The perfect satire show for the 21st century, American Vandal is hilarious, meticulously plotted, surprisingly deep and deceptively addictive.
When Netflix released the first trailer for American Vandal a month ago, to say that there was a mixed reception would be an understatement. Some were immediately on-board and loved what they saw, for everyone else they bemoaned that a show like this would be produced over cancelled favourites like Sense8. Regardless, American Vandal instantly became an intriguing prospect. The mockumentary satirises the true crime documentaries, such as Making a Murderer, which have rapidly escalated in popularity over the last few years. It tells the story of budding filmmaker Peter Maldonado (Tyler Alvarez) and his friend Sam Ecklund (Griffin Gluck) as they seek to exonerate Dylan Maxwell (Jimmy Tatro) who has been expelled from their high school for allegedly spray painting 27 dicks on teacher’s cars.
The premise at first seems extremely juvenile and crude, it instantly recalls thoughts of the highly divisive comedies of Judd Apatow and Seth Rogen, but the show does not lean on the potentially limiting premise; yes, the show is built upon the spray painting of the dicks, but American Vandal deserves credit for perhaps being the most deceptive show of the year. From Episode 1, you’ll think you’re in for an over the top, crass comedy with endless streams of jokes, but by Episode 8, you’ll realise that American Vandal is its own gripping crime story, with extremely well-timed, placed and delivered humour which strikes when your defences are at their lowest. In classic Netflix fashion, American Vandal is addicting and earns its status among the great binge-worthy content of the streaming service.

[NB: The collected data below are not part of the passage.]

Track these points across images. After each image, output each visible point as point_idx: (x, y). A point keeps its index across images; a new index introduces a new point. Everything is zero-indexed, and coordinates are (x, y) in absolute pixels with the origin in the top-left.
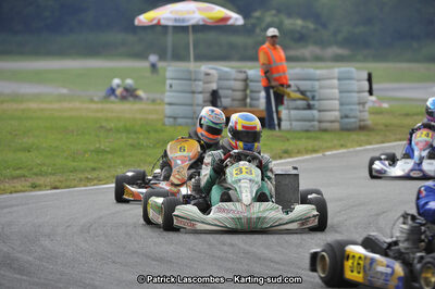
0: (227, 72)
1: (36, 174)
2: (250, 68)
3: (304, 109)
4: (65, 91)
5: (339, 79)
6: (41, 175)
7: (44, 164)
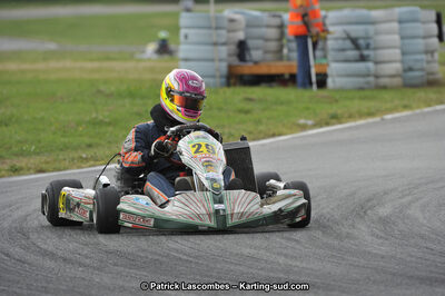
0: (256, 18)
1: (16, 155)
2: (286, 11)
3: (356, 61)
4: (52, 46)
5: (400, 22)
6: (22, 155)
7: (26, 141)
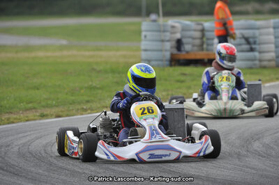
1: (44, 107)
2: (206, 21)
3: (248, 51)
4: (64, 42)
5: (274, 28)
6: (47, 107)
7: (50, 99)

While the show does not necessarily rely on the performances, they are solid across the board. Alvarez, Gluck and Tatro are at the helm, with Tatro in particular being given the most to do and responding excellently, Tatro capitalises on his near-scene-stealing antics in 22 Jump Street, jumping into the lead role of the dim-witted yet lovable Dylan. Alvarez and Gluck have a nice chemistry, as does Tatro with his friends, the “Way Back Boys”; they capture the teenage essence brilliantly. But what really aids the performances is the characterisation, the show manages to build and develop everyone tied to the case in subtle ways, American Vandal has a broad spectrum to cover but somehow manages to do it phenomenally well. For a couple of writers known only for their work on internet shows, Dan Perrault and Tony Yacenda absolutely nail it on their jump to high-profile TV.
The millennial influence on the show is evident, however it does not try to push it to the forefront and thus avoids a potentially cringeworthy end product, nor does it mercilessly lambaste it; American Vandal perfectly encapsulates the current day teen culture and uses it to advance the story and build its characters. There were so many things to expect American Vandal to be that it manages to undercut all of them. It packs in a surprising amount of heart and a lot of depth, particularly when the show starts to explore the repercussions of the documentary on those tied to it. Again, the teenage culture is utilised perfectly; how far do teens go to preserve their secrets? Are they all they seem on first glance? How do people face up to the truth?
American Vandal is not a parody, it’s a satire; it doesn’t make a mockery of our infatuation with the true-crime genre, it points out just how obsessed we are and retools it into a funnier, yet equally as enthralling version of it. It stands out as a truly unique show in and among all of the lazy sitcoms we must endure in 2017, with a second season expected, it’s only a matter of time until American Vandal becomes as popular as the very thing it seeks to satirise.
All eight episodes of American Vandal are available to stream right now on Netflix.